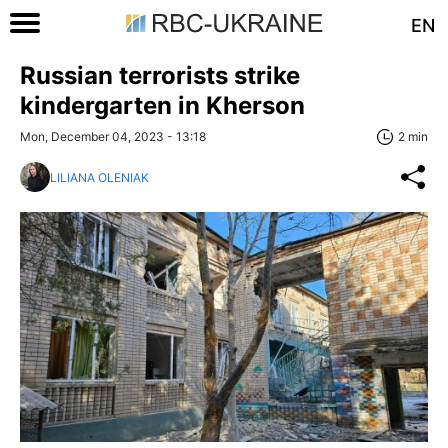
EN
Russian terrorists strike
kindergarten in Kherson
Mon, December 04, 2023 - 13:18
2 min
LILIANA OLENIAK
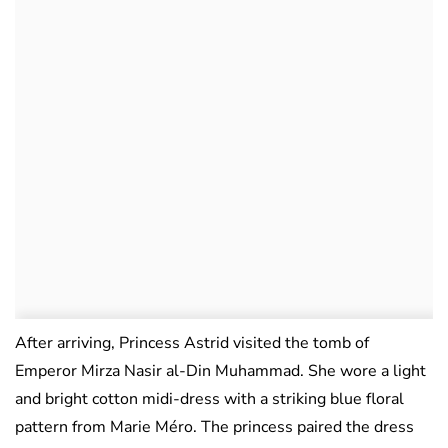
After arriving, Princess Astrid visited the tomb of
Emperor Mirza Nasir al-Din Muhammad. She wore a light
and bright cotton midi-dress with a striking blue floral
pattern from Marie Méro. The princess paired the dress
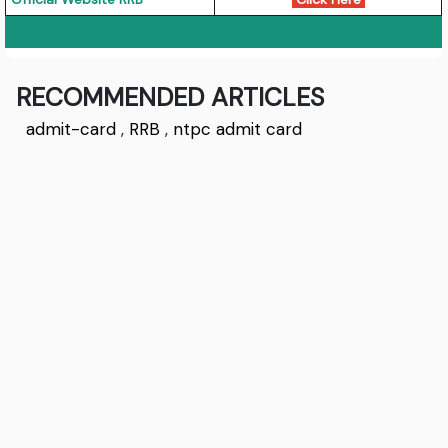
RECOMMENDED ARTICLES
admit-card
,
RRB
,
ntpc admit card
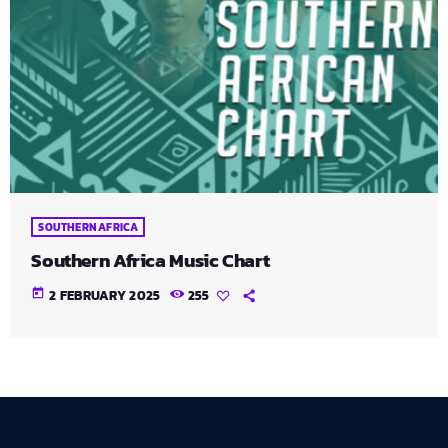
SOUTHERN AFRICA
Southern Africa Music Chart
today
2 FEBRUARY 2025
255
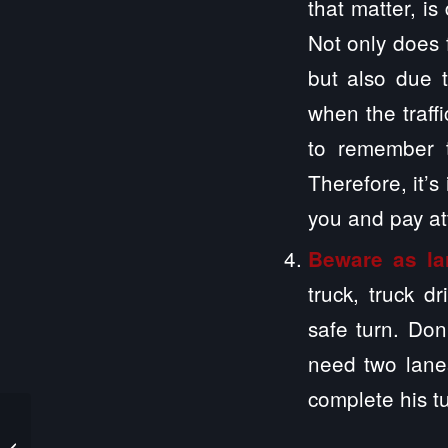
that matter, is
Not only does f
but also due 
when the traff
to remember t
Therefore, it’s
you and pay att
Beware as la
truck, truck d
safe turn. Don
need two lanes
complete his t
What Care Options are
Available for a Person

━━━━━━━━━━━━━━━━━━━━

- **What the exercise asks**:
Every line above that has the string "dress" needs to be copied.

- **Written answer**:
and bright cotton midi-dress with a striking blue floral
pattern from Marie Méro. The princess paired the dress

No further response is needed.